Eliezer frames the solution to solve this problem from an NLP perspective. Natural Language Processing is a machine learning algorithms’ attempt to understand, categorize, and predict language. This is done in three steps. First, the data needs to be acquired, and as is typical of machine learning algorithms the more data the better. This data consists of anything that is written and is combined with an algorithm to produce a model.
The next step involves processing this data within the model and using it to take new raw data and produce a representation of what that raw data means. The final step is to generate new language. This last step can be thought of as an autocomplete function that you might see when performing a google search or writing a text message.
“You try to know a word by the company it keeps.”
How a machine learning algorithm attempts to dissect language can be thought of in terms of morphology, lexical analysis, and semantics. Morphology includes breaking up words in to component parts. Lexical analysis converts a sequence of characters into a sequence of tokens or strings with an assigned and thus identified meaning. Finally, semantics tries to determine what you are supposed to do with the information gathered. All of this can become quite complicated when looking at normal speech and text. Fortunately, coding is more structured than normal language practices which actually makes NLP better suited for applications related to coding.
One way that machine learning algorithms attempt to tackle these NLP problems is through N-grams. N-grams remove all of the context within a body of text and only analyzes the last “n” words to try and predict the next word. In this case “n” is the variable. A bigram would be a 2n-gram, where the algorithm would look at the last two adjacent words to predict the next. Essentially these n-gram algorithms tell the probability of the next word given the previous “n” words. Again, since code is much more regular than normal language Eliezer explains that looking back 3 grams is usually enough for accurate predictions. Additionally, to the benefit of code, it is very easy to get large data sets to train and test on though sites like GitHub.
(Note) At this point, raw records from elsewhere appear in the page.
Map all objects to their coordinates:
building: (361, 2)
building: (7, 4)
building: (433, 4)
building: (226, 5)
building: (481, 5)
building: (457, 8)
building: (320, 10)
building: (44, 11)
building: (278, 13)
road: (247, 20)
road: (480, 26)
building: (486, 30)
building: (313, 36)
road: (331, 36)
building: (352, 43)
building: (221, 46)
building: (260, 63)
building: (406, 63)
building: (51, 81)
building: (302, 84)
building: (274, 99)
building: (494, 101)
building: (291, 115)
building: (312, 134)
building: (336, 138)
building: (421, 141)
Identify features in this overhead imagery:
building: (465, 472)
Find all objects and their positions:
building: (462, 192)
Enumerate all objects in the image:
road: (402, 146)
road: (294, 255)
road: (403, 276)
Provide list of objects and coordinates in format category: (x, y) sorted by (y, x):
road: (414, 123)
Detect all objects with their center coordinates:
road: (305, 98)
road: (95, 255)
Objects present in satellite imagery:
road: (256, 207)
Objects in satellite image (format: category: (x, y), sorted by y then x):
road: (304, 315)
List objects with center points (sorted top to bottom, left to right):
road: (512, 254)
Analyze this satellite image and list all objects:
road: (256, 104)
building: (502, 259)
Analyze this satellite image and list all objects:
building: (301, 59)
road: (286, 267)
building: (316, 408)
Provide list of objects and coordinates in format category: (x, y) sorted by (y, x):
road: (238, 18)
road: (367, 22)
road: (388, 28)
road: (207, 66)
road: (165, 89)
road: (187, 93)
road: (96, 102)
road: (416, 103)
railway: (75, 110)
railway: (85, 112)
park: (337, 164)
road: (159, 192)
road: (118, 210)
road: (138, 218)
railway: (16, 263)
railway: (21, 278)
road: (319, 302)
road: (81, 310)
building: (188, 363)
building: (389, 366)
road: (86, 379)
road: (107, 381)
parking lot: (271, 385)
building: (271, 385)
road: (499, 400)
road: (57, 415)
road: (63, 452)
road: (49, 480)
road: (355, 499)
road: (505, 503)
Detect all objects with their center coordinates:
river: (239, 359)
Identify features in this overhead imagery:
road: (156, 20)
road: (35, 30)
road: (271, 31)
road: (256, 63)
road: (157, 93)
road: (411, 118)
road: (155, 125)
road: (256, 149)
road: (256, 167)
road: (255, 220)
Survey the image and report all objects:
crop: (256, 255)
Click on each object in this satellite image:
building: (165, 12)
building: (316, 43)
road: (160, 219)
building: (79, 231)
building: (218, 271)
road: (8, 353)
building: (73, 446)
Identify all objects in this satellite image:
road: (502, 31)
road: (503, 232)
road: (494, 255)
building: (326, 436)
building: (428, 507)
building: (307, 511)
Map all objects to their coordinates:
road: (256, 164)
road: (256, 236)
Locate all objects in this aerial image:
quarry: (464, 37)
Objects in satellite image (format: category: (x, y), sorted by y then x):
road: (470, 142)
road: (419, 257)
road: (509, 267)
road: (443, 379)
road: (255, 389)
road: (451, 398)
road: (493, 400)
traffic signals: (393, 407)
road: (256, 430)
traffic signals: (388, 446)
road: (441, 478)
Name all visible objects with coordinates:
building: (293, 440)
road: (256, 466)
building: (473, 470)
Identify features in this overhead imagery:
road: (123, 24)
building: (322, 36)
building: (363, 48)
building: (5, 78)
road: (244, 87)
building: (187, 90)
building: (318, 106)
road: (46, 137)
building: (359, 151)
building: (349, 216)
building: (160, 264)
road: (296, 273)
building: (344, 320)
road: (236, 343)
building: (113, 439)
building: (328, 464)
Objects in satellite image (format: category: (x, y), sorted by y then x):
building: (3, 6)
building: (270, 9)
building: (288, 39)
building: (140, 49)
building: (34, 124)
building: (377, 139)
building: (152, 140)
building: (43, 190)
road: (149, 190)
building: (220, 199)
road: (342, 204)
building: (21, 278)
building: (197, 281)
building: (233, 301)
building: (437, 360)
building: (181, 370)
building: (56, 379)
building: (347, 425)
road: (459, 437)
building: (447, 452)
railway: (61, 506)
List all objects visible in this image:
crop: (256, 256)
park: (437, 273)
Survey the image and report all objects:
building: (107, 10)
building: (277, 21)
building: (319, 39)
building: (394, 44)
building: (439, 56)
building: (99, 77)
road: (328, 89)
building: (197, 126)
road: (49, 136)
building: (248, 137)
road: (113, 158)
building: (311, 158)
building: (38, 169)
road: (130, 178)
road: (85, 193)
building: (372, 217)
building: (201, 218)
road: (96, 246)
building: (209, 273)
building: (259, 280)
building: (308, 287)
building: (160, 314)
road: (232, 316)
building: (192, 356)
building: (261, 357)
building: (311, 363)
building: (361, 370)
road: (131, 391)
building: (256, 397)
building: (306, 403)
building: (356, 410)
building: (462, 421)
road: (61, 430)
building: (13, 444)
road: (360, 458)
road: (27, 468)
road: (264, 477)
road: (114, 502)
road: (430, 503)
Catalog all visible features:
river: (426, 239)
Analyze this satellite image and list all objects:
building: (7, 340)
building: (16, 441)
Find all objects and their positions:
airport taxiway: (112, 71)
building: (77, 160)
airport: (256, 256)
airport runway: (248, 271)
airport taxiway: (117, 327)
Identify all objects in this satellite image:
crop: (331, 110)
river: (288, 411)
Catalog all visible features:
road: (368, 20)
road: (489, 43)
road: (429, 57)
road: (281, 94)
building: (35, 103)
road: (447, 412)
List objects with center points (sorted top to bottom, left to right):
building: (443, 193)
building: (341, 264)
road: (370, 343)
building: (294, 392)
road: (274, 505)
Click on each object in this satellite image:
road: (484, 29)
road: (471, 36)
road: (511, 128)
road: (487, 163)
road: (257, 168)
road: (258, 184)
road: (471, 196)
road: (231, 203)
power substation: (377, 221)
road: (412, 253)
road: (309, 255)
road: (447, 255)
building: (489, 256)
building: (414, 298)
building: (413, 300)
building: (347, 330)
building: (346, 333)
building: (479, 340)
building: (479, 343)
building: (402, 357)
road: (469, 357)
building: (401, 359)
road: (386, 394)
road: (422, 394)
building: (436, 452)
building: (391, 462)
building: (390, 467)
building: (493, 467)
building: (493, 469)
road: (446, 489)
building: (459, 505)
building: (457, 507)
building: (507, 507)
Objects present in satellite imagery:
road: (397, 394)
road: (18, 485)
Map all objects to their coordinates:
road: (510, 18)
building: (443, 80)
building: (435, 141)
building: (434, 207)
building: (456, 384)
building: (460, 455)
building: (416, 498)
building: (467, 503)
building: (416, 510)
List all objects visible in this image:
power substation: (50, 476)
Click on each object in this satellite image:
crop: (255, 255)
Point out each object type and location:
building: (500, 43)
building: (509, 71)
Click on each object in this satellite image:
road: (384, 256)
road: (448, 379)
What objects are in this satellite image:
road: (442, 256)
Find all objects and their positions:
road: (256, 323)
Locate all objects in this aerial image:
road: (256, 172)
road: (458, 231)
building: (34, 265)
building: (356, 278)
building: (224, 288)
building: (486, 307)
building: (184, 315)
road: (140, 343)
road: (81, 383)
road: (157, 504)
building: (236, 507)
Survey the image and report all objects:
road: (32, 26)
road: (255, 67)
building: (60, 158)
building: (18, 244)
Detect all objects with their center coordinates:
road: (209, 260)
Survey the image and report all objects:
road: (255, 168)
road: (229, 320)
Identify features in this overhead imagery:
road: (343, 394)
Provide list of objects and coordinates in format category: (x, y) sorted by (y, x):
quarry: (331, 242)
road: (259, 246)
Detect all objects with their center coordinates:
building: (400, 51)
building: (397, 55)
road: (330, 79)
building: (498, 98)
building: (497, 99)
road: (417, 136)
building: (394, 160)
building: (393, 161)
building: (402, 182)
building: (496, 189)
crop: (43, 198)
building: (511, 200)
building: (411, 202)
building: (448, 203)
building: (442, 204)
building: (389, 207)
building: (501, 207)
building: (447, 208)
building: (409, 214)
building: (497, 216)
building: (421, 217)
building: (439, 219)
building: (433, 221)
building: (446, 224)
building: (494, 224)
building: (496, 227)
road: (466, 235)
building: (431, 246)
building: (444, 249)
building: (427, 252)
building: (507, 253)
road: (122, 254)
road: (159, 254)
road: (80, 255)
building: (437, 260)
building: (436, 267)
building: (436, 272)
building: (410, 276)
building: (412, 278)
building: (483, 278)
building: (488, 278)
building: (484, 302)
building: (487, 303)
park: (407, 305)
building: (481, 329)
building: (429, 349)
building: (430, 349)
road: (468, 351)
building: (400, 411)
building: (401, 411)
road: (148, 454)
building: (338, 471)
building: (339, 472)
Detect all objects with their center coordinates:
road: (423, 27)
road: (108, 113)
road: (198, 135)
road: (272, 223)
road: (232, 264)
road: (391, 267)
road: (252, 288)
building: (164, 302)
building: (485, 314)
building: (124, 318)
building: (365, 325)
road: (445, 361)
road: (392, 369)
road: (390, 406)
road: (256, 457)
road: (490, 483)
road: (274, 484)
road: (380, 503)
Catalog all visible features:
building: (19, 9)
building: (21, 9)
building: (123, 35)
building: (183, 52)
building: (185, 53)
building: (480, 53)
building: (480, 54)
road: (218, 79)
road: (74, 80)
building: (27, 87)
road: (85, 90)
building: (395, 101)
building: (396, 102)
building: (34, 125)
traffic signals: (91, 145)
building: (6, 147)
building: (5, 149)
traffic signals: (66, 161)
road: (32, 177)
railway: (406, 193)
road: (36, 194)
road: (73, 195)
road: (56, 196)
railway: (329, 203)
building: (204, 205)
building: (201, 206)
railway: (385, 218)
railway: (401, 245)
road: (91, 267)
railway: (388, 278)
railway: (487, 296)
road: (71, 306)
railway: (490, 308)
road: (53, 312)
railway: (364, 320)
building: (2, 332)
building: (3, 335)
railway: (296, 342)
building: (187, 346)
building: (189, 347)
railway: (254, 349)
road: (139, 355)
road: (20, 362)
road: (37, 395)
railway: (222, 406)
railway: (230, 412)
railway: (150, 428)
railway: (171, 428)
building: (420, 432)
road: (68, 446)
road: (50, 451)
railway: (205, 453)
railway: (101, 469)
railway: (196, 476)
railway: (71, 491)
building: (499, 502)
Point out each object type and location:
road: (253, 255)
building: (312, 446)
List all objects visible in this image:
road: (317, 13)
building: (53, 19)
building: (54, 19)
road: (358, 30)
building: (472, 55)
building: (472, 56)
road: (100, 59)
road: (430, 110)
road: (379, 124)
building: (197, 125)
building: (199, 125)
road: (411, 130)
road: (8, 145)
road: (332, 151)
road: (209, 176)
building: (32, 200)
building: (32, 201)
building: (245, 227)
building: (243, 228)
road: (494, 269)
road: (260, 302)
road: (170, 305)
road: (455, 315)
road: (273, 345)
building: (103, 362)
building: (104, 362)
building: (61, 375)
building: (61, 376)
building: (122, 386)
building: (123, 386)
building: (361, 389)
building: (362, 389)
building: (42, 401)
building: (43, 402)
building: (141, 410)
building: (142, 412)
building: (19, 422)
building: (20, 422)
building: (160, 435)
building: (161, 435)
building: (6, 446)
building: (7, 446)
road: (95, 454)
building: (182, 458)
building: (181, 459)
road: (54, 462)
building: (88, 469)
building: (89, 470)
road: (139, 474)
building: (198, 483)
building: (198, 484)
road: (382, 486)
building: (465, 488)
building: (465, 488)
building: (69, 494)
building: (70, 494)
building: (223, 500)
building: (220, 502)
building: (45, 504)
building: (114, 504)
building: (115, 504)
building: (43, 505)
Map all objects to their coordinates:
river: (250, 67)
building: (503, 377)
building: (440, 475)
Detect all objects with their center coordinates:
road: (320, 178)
Word to vector is a newer machine learning process that uses ontology to build a giant linked dictionary that contains relationships between words. While these are difficult to make, they are accurate. By looking at the words around a single word, the algorithm can start to build a relational understanding between words. It is able to translate these relationships into a mathematical interpretation. A few examples of how this relationship can be defined are:
- man + many = men
- king – man + woman = queen
Eliezer goes on to give a few examples of how these different NLP algorithms are specifically applied to code. A common convention within programming is writing clean code. This is code that is understandable by others and allows for different processes to be passed and shared amongst individuals and team. Machine learning can look for similarities between an agreed upon correct code base and compared to new code to give warnings about what is similar and what is not. Additionally, NLP algorithms can be written to try and find bugs within the code itself. This concept might look for code that is very similar to other code with only small differences that might represent errors. If these tokens are almost identical then a warning would pop up notifying the user of a potential error.
NLP is a powerful tool that has been implemented to determine sentiment analysis, aid in spell check, allow voice text messaging, and is used in home voice recognition devices like Siri and Alexa. The application base is broad and seems adequately suited to be implemented towards cleaning and writing code as Eliezer points out in this presentation. As these processes continue to be perfected the security that they are able to provide increases as well.